Но недолго у Вельши жизнь семейная длилась. На будущее лето ушел он со двора, как раз в середину русальной недели, и не вернулся. Напрасно ждала его Умила, больше никогда не видела она мужа. И никто не видел. Лишь Мухрыга беспутный рассказывал, как однажды встретил Вельшу в лесу, да не одного, а с девушкой красоты необыкновенной. Волосы ее густой волной вдоль спины спускались, глаза словно звезды в небе блестели, одежды белые серебром отливали, как река в лунную ночь, а голову ее украшал венок из водяного цвета. И глядел Вельша на ту девушку, не отрываясь.
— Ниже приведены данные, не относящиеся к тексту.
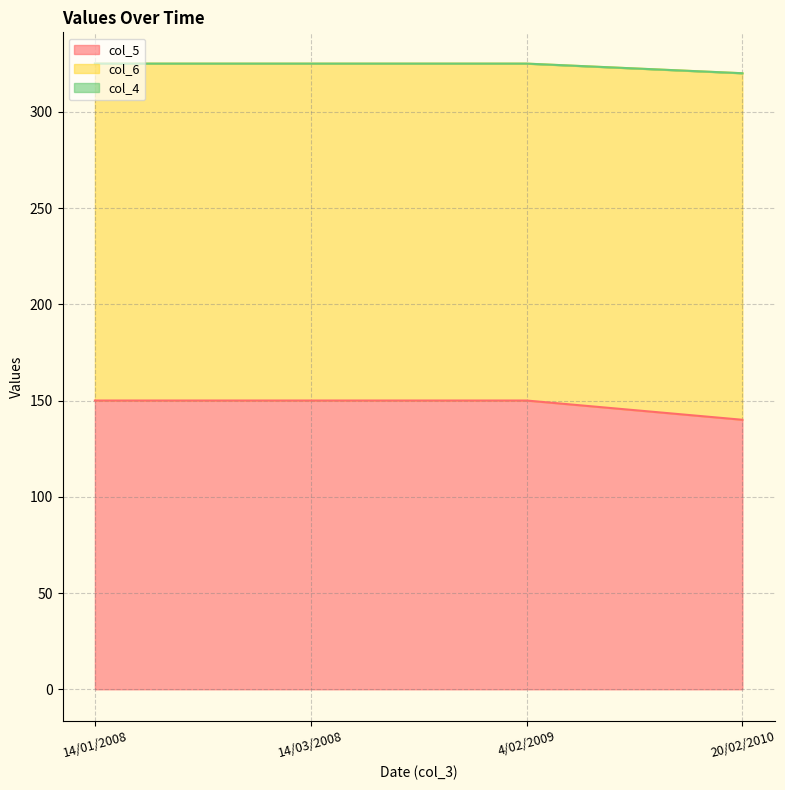

What is the difference between the maximum and minimum values in the col_6 series?

5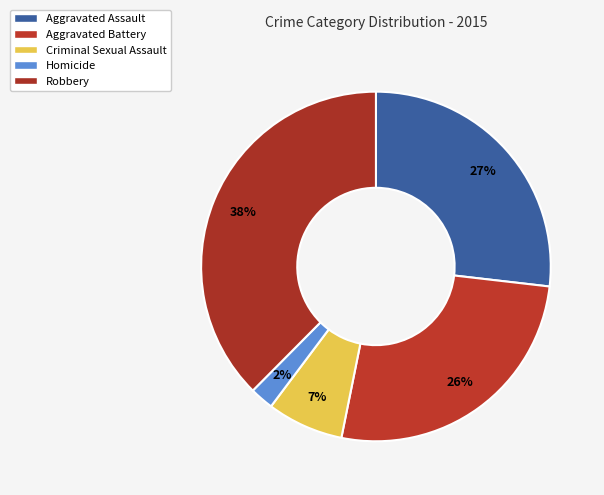

Count the number of slices in the pie.

5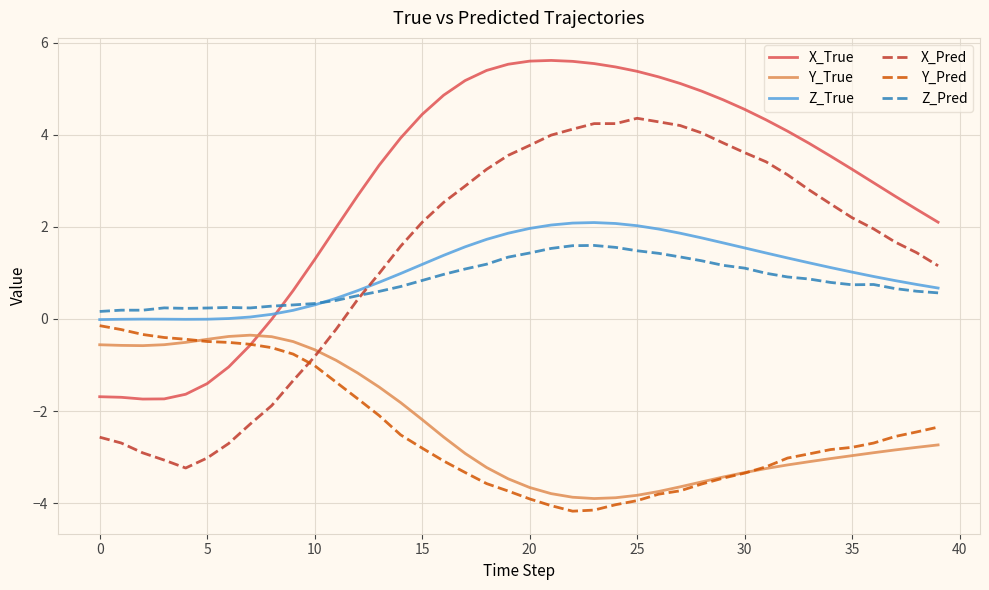

What is the highest value of the Z_True series?

2.1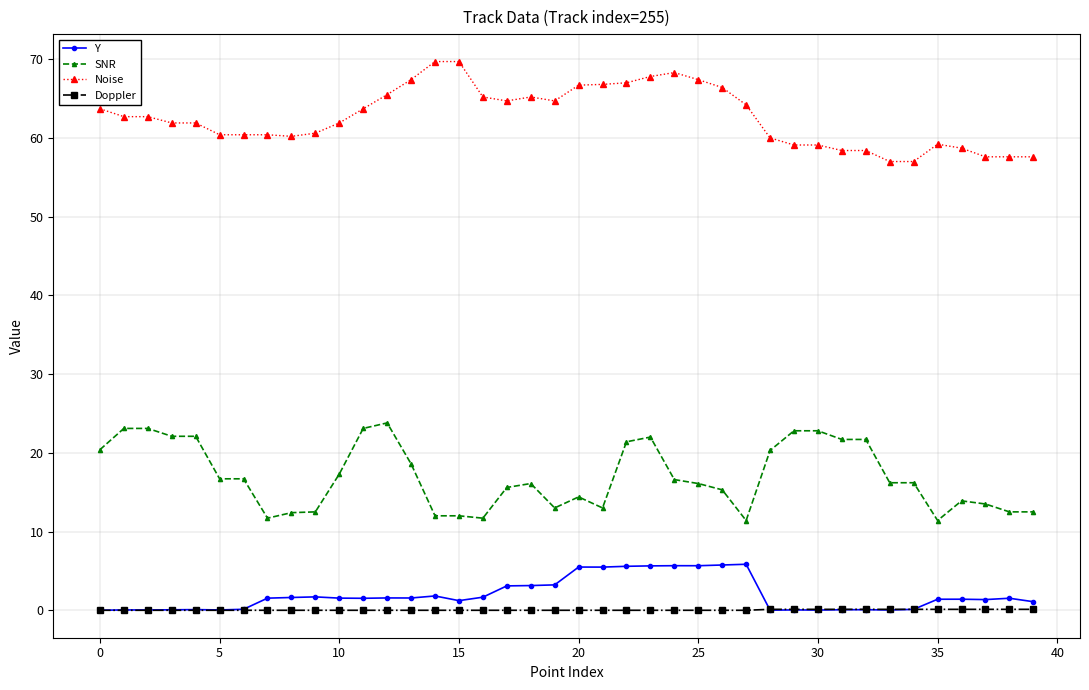

At how many categories does at least one series exceed 4?

40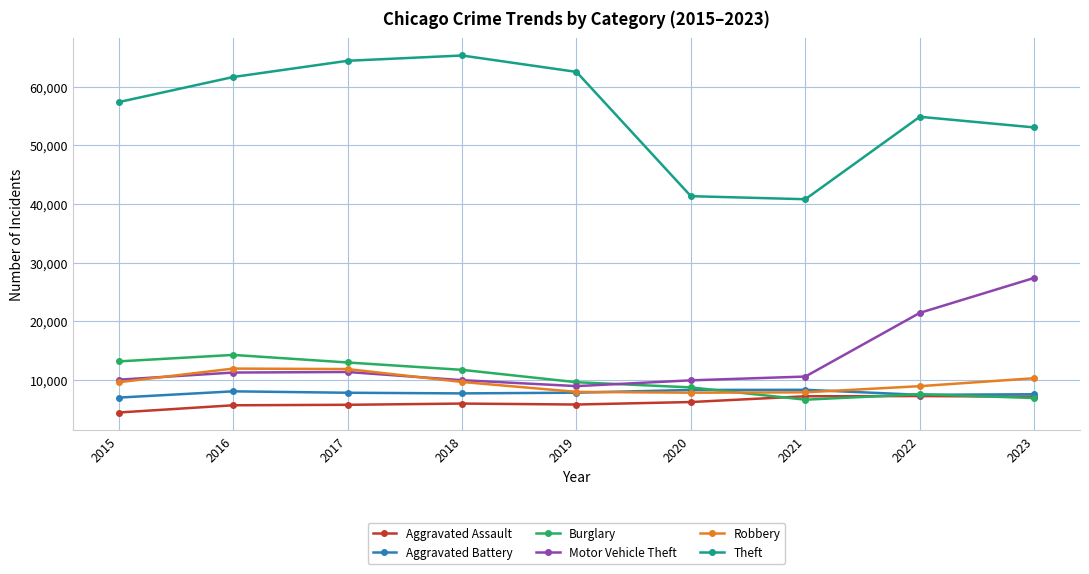

How many times do Aggravated Battery and Robbery cross each other?

2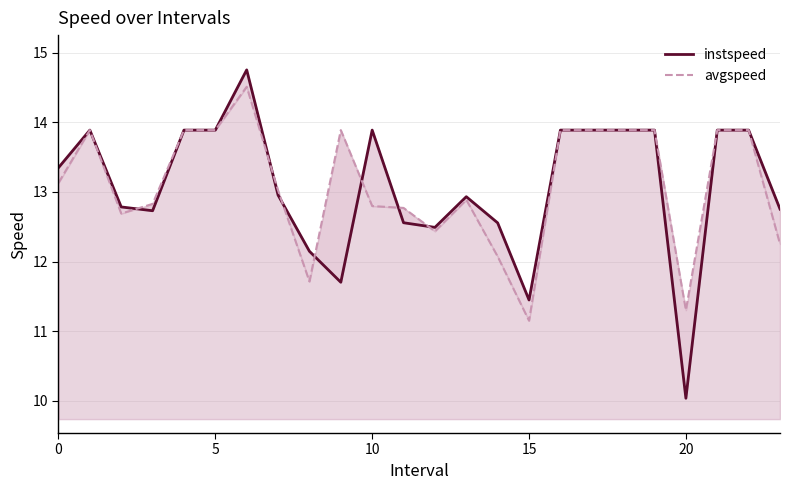

How many data points in instspeed are less than 13?

12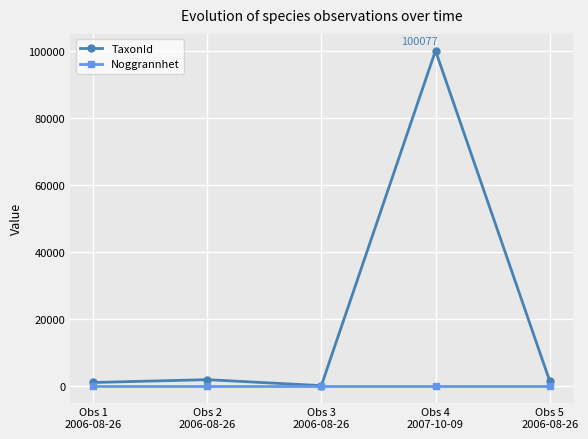

Is the value of Noggrannhet at Obs 5
2006-08-26 greater than the value of TaxonId at Obs 1
2006-08-26?

No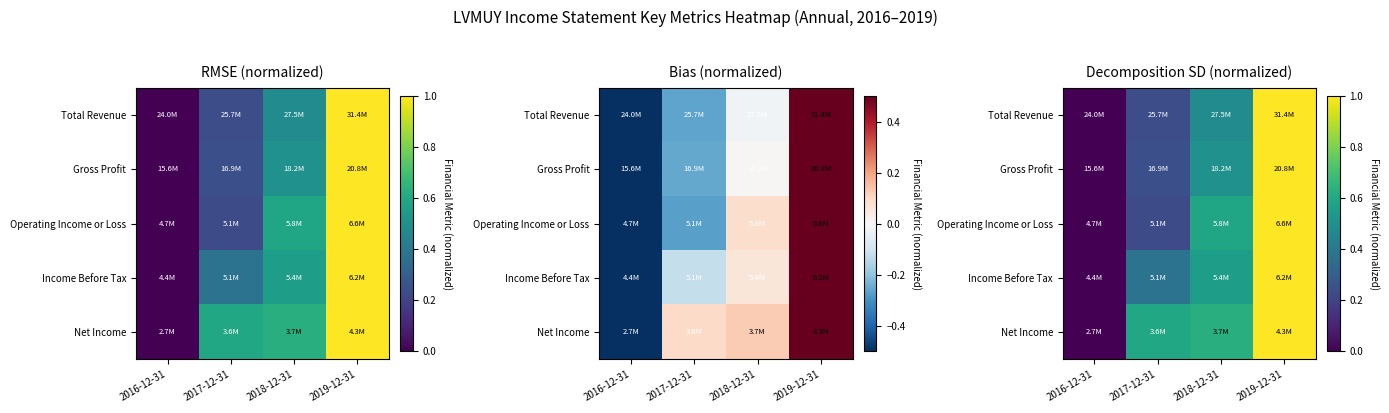

The value of Operating Income or Loss at 2018-12-31 is 0.1. True or false?

False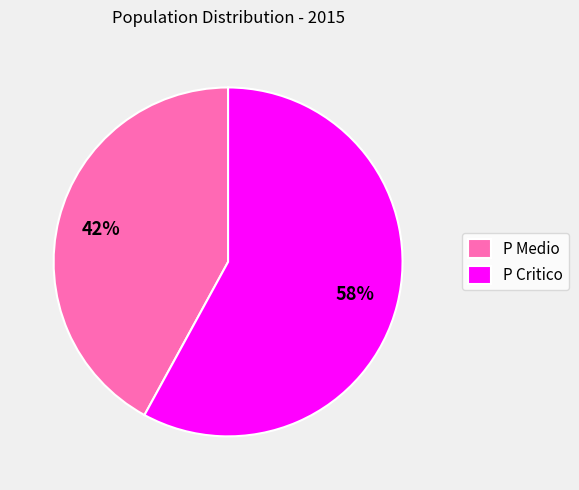

Rank the categories by value from lowest to highest.

P Medio, P Critico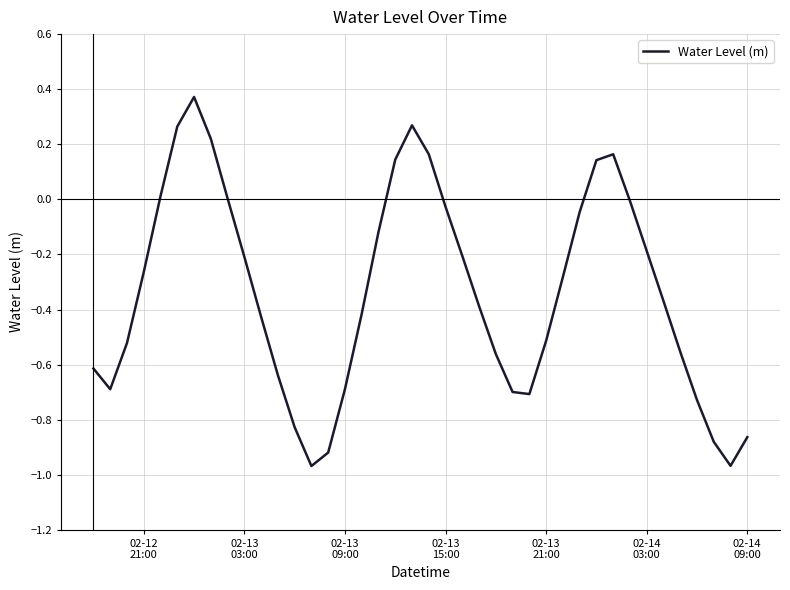

What is the difference between the maximum and minimum values?

1.3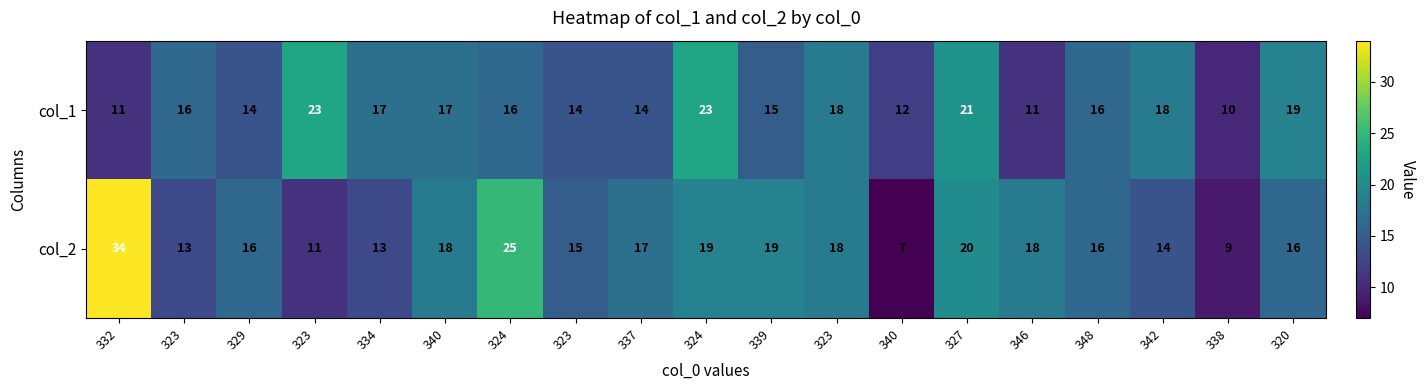

How many categories are shown in the chart?

19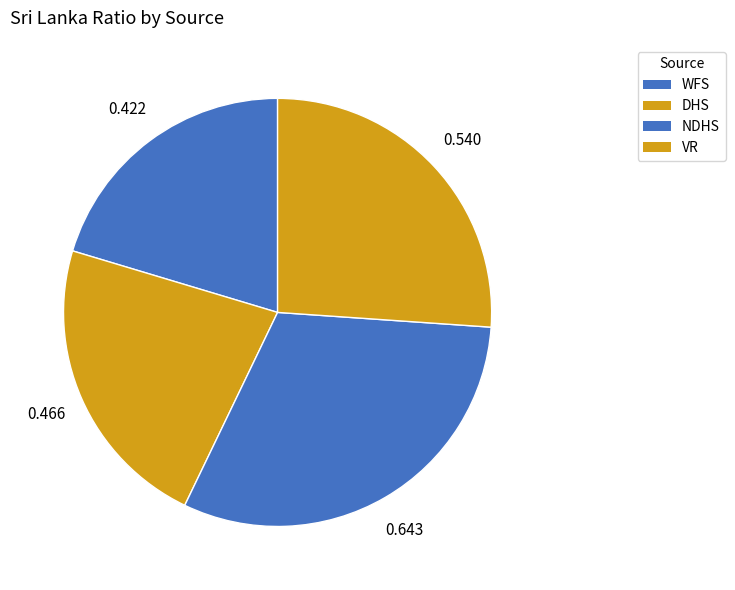

Does NDHS represent more than half of the total?

No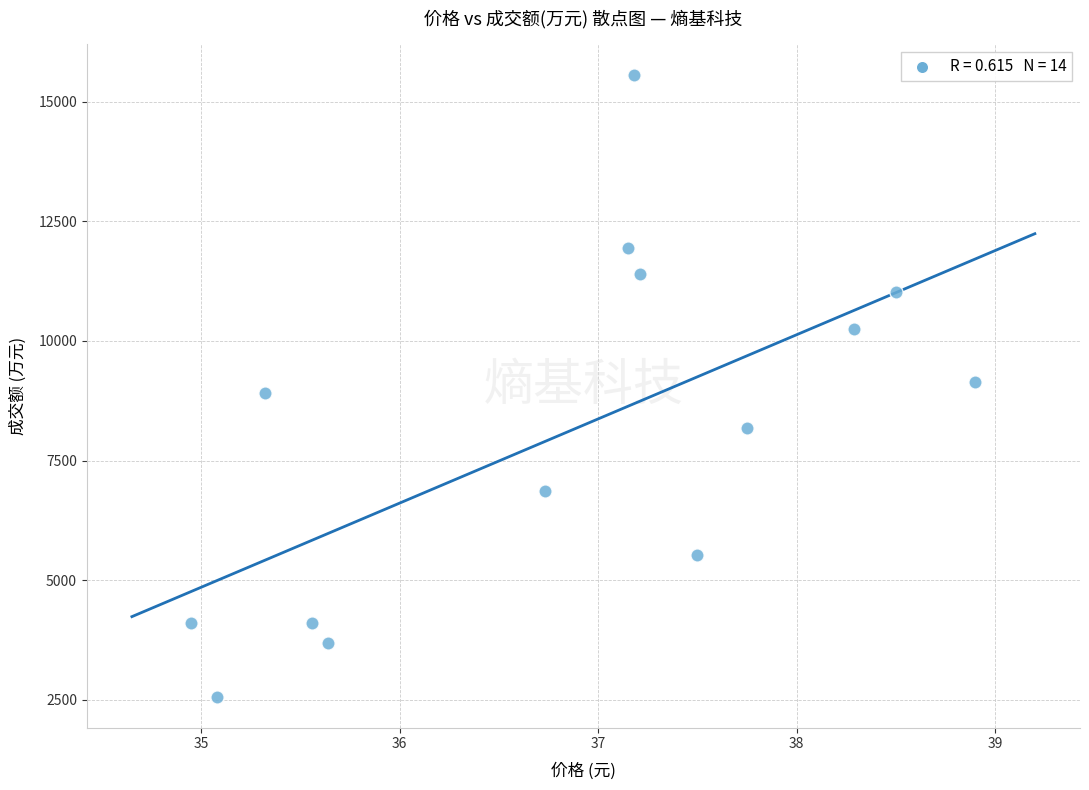

What is the range of Y values (max minus min)?

12982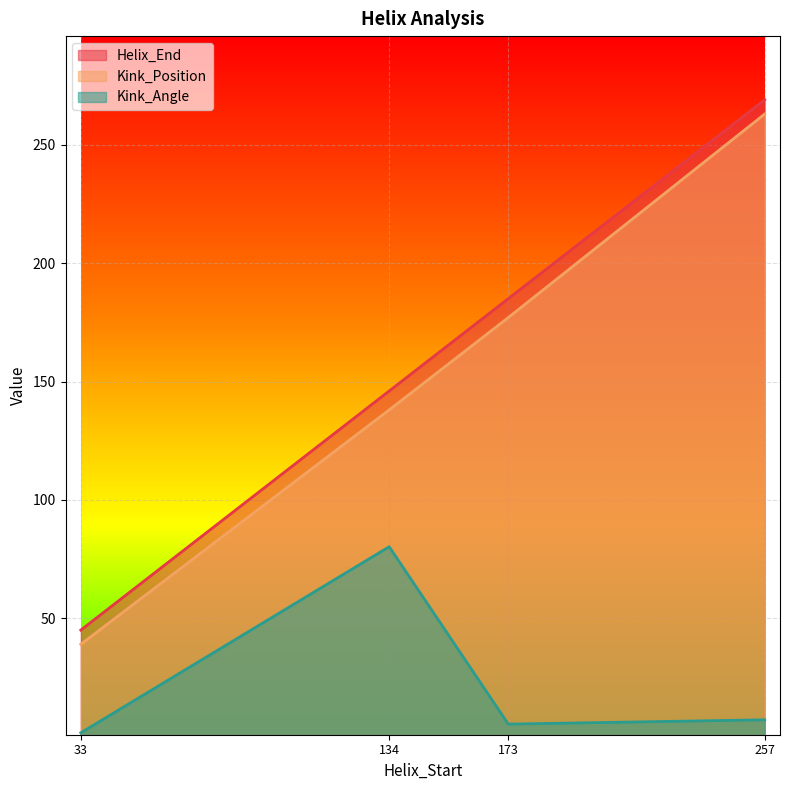

Reading left to right, list all the values displayed in this chart.

Helix_End: 33=45.0	134=146.0	173=185.0	257=269.0
Kink_Position: 33=39.0	134=138.0	173=177.0	257=263.0
Kink_Angle: 33=1.6	134=80.2	173=5.3	257=7.1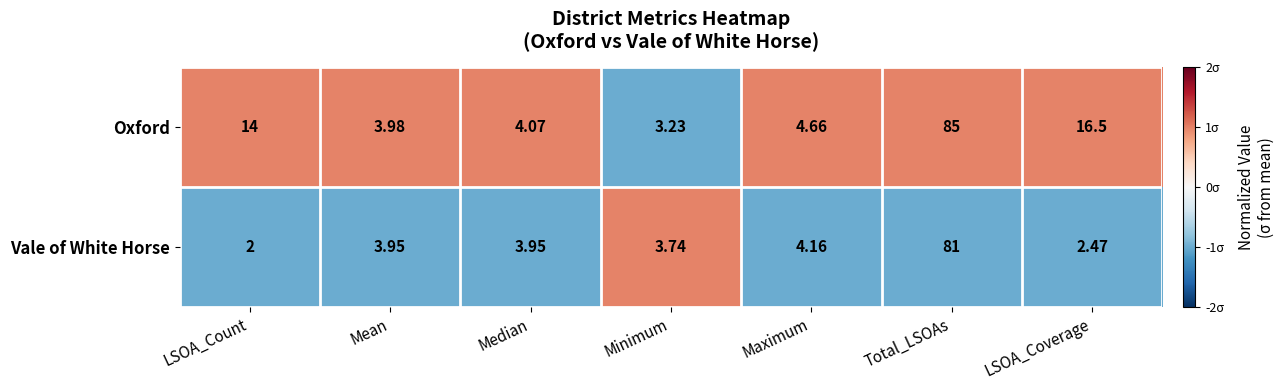

Rank the series at LSOA_Count from lowest to highest value.

Vale of White Horse, Oxford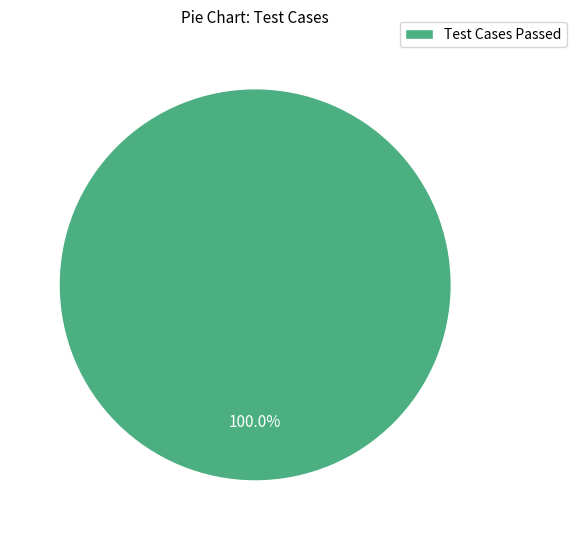

Rank the categories by value from highest to lowest.

Test Cases Passed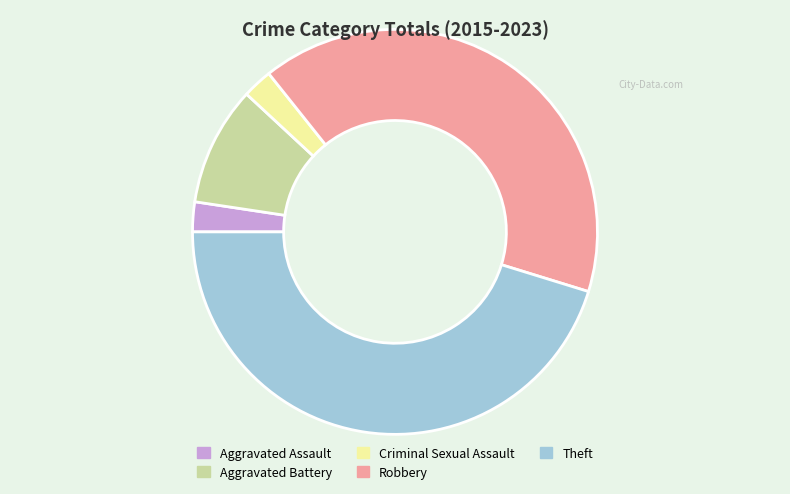

Is the sum of Aggravated Battery and Theft greater than half?

Yes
Клялся-божился Мухрыга, что правду чистую рассказывает. Да кто ж ему, пьянчужке, поверит!

* * *
Ты теки-теки,
Быстра реченька,
Принеси покой
В сердце девичье.
Ты цвети-цвети,
Одолень-трава,
Одолей печаль,
Одолей мою боль.
Помоги вернуть
Друга милого.
Приведи его
Прямиком ко мне.

Примечания

1

Мавки — в славянской мифологии русалки, которыми становятся утонувшие девочки. Озорные и проказливые.

(обратно)

2

Примечание: слова, выделенные курсивом, взяты из русских обрядовых песен и заговоров.

(обратно)

3

Примечание: слова, выделенные курсивом, взяты из русских обрядовых песен и заговоров.

(обратно)

4

Русальная неделя — неделя, предшествующая дню Ивана Купалы, по народным представлениям, время пребывания русалок на земле.

(обратно)

5

 Водяница — в славянской мифологии разновидность русалки, жена или дочь водяного.

(обратно)

6

 Берегини — в славянской мифологии множественные неперсонифицированные божества — духи, хранители мест обитания человека.

(обратно)

7

 Одолень-трава, водяной цвет — народные названия кувшинки белой (Nymphaea candida L.).